La production de la pomme de terre au Burkina Faso et particulièrement dans le Lorum a commencé en 1966 suite à la grande sécheresse et à la crise alimentaire qui ont véritablement secoué la région, pour prendre progressivement de l'ampleur à partir des années 80. Depuis lors, dans le Lorum, l’oignon et la pomme de terre sont devenus la principale source d’économie des agriculteurs qui, depuis, s’organisent et font de ces filières le moteur du développement dans cette partie du Burkina Faso.
En 2008 ces filières mobilisaient déjà plus de 403 producteurs dans la seule commune de Titao, dont 269 femmes et 134 hommes.
Un accroissement de la production depuis 2002
La production de pomme de terre et de l’oignon connait un accroissement régulier depuis 2002. La pomme de terre est passée de 800 tonnes en 2002 à 2130 tonnes en 2009 et l’oignon de 1700 tonnes à plus de 3100 tonnes en 2009.
Cette année la production est encore remarquable, c’est respectivement 3000 tonnes et 4000 tonnes de pomme de terre et d’oignon qui sortiront des périmètres maraîchers, soit un accroissement respectif de 29% et 22,5% par rapport à l’année dernière. Cette production pourvoira une recette totale estimée à plus d’un milliard de francs.
Des acteurs engagés
L’appui technique et financier de certains partenaires tels les «Groupements Naam», la Fédération nationale des organisations paysannes, la Fédération des producteurs agricoles du Burkina, l’Association des Producteurs Maraîchers du Burkina (APMB) entre autres, ont permis de booster ces filières en vulgarisant le maraîchage dans la province.

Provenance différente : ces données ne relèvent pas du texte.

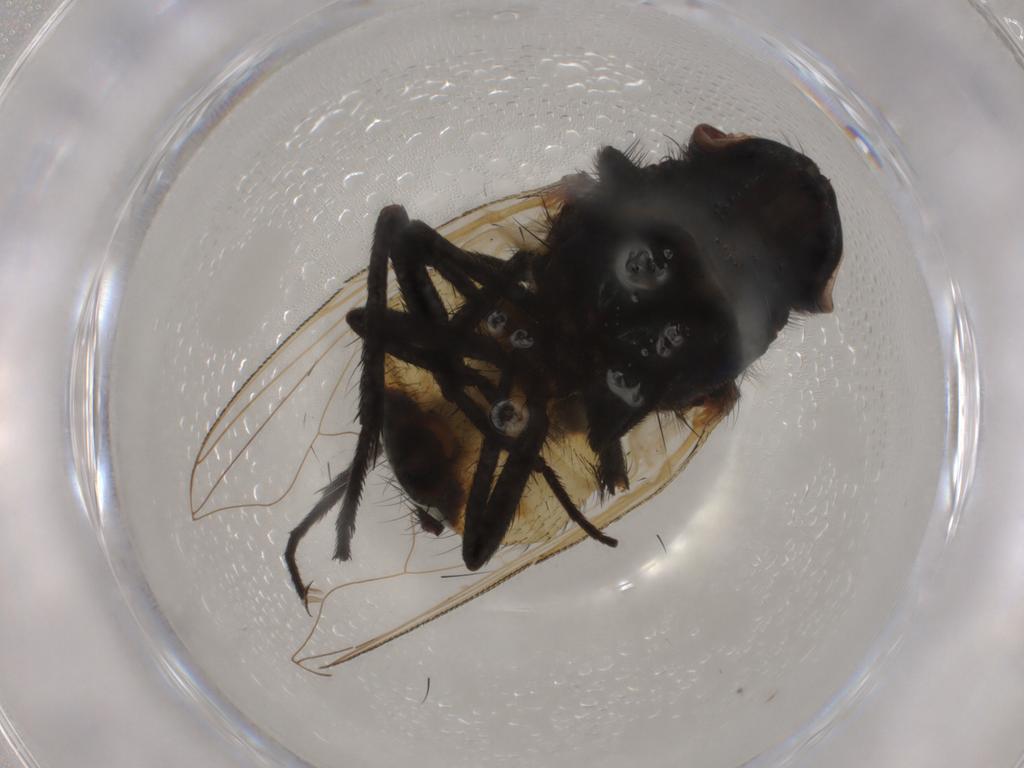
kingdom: Animalia
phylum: Arthropoda
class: Insecta
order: Diptera
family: Muscidae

Au titre des actions récemment menées, la Fédération Nationale des Groupements Naam (FNGN), en collaboration avec l’ONG italienne CISV, a mis en place la Centrale d’approvisionnement et d’activités commerciales (CAAC) à Ouahigouya. La CAAC est chargée de gérer l’approvisionnement en intrants et la commercialisation de la pomme de terre dans la région du Nord.
Le gouvernement burkinabè à travers projets et programmes tels que le programme d’appui aux filières agro-sylvo-pastorales (PAFASP) et le programme d’appui à la production filière (PROFIL), soutient également les producteurs et s’est engagé cette année à acheter une partie de la production pour alimenter les cantines scolaires et à développer des initiatives de transformation afin d’améliorer la valeur-ajoutée de ces produits. La fête de la pomme de terre, initiée depuis 2002 et soutenue par l’Etat, est devenue une véritable vitrine de promotion des filières maraîchères reconnue sur le plan national.
D’autres actions sont menées dans le sens de la valorisation des spéculations maraîchères et, à titre d’exemple on peut citer la pièce de théâtre « Ma pomme de terre ne se vend pas à 125F le kilogramme » présentée par l’Atelier théâtre de Lorum le 15 février 2010 à Titao. L’objectif a été d’attirer l’attention des populations sur les questions de l’organisation de la production et de la commercialisation des produits maraîchers. A travers cette pièce d’une heure trente d’horloge réalisée avec la collaboration de l’Atelier Théâtre Burkinabé, les problèmes réels des producteurs maraîchers ont été décortiqués devant un public mobilisé pour la circonstance.
Des difficultés majeures subsistent
Il s'agit, entre autres, de la non maîtrise de l'eau et de l'insuffisance du volume d'eau, de l'envasement du barrage de Titao vieux de plus de 50 ans et centre névralgique de la production, de l'absence quasi totale d'aménagements en aval des retenues d'eau, de la mauvaise exploitation des terres et la faible capacité de gestion de l'eau existante, des difficultés d'approvisionnement en intrants, du manque d'infrastructures et de technologies appropriés de conservation et de transformation, des problèmes d'écoulement.
En attendant de résoudre ces problèmes, il serait opportun que la production puisse être écoulée vers le marché sous-régional aux mois de mars et d’avril où le marché local est pratiquement inondé de pomme de terre. On tirerait plus de revenus de ces filières qui sont un avantage comparatif pour le Burkina Faso au niveau sous-régional.